Tugas:
Tuliskan kembali dengan tepat bagian artikel tentang Perpres Reforma Agraria, mulai dari "Kado Hari Tani" sampai "saat dihubungi Mongabay.".

Bacaan Latihan:
Mongabay.co.id

Kado Hari Tani 2018: Presiden Tandatangani Perpres Reforma Agraria

Pada Kamis 13 Juli 2017, Ibrahim, 72 tahun, warga Mantadulu, transmigran dari Lombok Tengah mempelihatkan sertifikat tanah yang diklaim PTPN XIV. Konflik lahan antara warga dan perusahaan, termasuk perusahaan negara, banyak terjadi. Foto: Eko Rusdianto/ Mongabay Indonesia

 

Kabar gembira datang di Hari Tani 2018. Presiden Joko Widodo, menandatangani Peraturan Presiden soal Reforma Agraria. Pengumuman kebijakan yang tertuang dalan Perpres Nomor 86/2018 tentang Reforma Agraria ini diperoleh Senin sore (24/9/18), pada acara Global Land Forum di Gedung Merdeka, Bandung, Jawa Barat.

”Saat ini masih proses pengundangan di Kementerian Hukum dan HAM,” kata Yanuar Nugroho, Deputi II Kepala Staf Presiden saat dihubungi Mongabay.

Kebijakan ini jadi kado buat warga terutama petani. ”Lahirnya perpres ini bukan perjuangan singkat, bukan setahun, dua tiga atau empat tahun. Bukan juga pengajuan pertama atau kedua kali dimohonkan dari era ke era pemerintahan . Perpres ini kado perjuangan semua orang dan pihak yang terlibat,” katanya.

Data Masukan:
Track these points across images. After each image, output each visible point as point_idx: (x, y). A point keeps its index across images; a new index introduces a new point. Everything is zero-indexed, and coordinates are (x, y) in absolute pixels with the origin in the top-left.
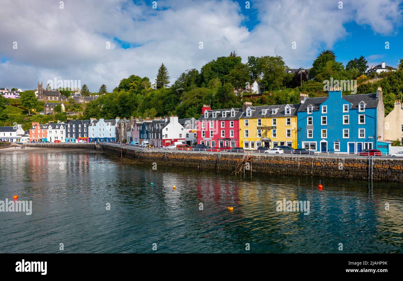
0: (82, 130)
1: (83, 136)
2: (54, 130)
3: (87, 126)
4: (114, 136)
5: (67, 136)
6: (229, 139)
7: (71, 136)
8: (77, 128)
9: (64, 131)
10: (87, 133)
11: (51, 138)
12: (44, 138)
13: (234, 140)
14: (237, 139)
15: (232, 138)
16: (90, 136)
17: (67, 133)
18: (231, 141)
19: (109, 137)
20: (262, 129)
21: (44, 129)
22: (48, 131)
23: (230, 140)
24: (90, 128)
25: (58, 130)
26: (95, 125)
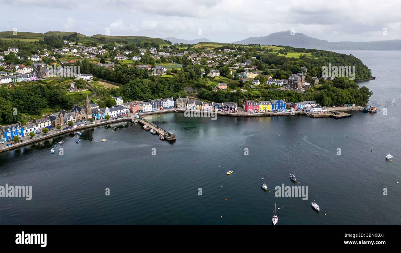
0: (160, 104)
1: (160, 107)
2: (146, 106)
3: (162, 103)
4: (173, 105)
5: (153, 108)
6: (256, 110)
7: (155, 108)
8: (157, 104)
9: (151, 106)
10: (162, 105)
11: (144, 110)
12: (141, 110)
13: (258, 110)
16: (163, 106)
17: (153, 106)
19: (171, 106)
21: (141, 106)
22: (143, 106)
24: (163, 103)
25: (148, 106)
26: (166, 102)
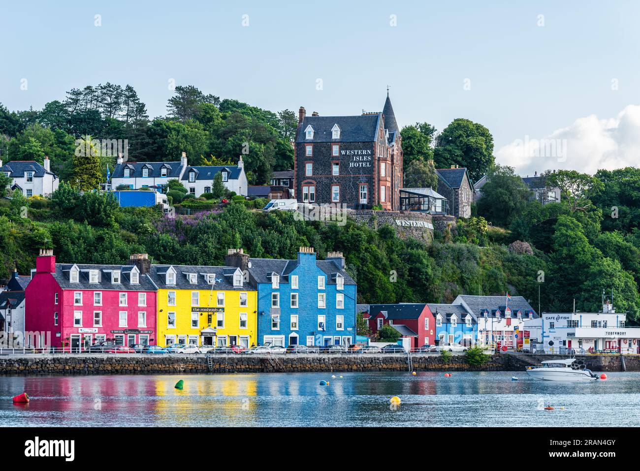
6: (137, 331)
13: (146, 332)
14: (153, 330)
15: (143, 329)
18: (140, 335)
20: (200, 311)
23: (139, 332)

Jawaban:
Kado Hari Tani 2018: Presiden Tandatangani Perpres Reforma Agraria

Pada Kamis 13 Juli 2017, Ibrahim, 72 tahun, warga Mantadulu, transmigran dari Lombok Tengah mempelihatkan sertifikat tanah yang diklaim PTPN XIV. Konflik lahan antara warga dan perusahaan, termasuk perusahaan negara, banyak terjadi. Foto: Eko Rusdianto/ Mongabay Indonesia

 

Kabar gembira datang di Hari Tani 2018. Presiden Joko Widodo, menandatangani Peraturan Presiden soal Reforma Agraria. Pengumuman kebijakan yang tertuang dalan Perpres Nomor 86/2018 tentang Reforma Agraria ini diperoleh Senin sore (24/9/18), pada acara Global Land Forum di Gedung Merdeka, Bandung, Jawa Barat.

”Saat ini masih proses pengundangan di Kementerian Hukum dan HAM,” kata Yanuar Nugroho, Deputi II Kepala Staf Presiden saat dihubungi Mongabay.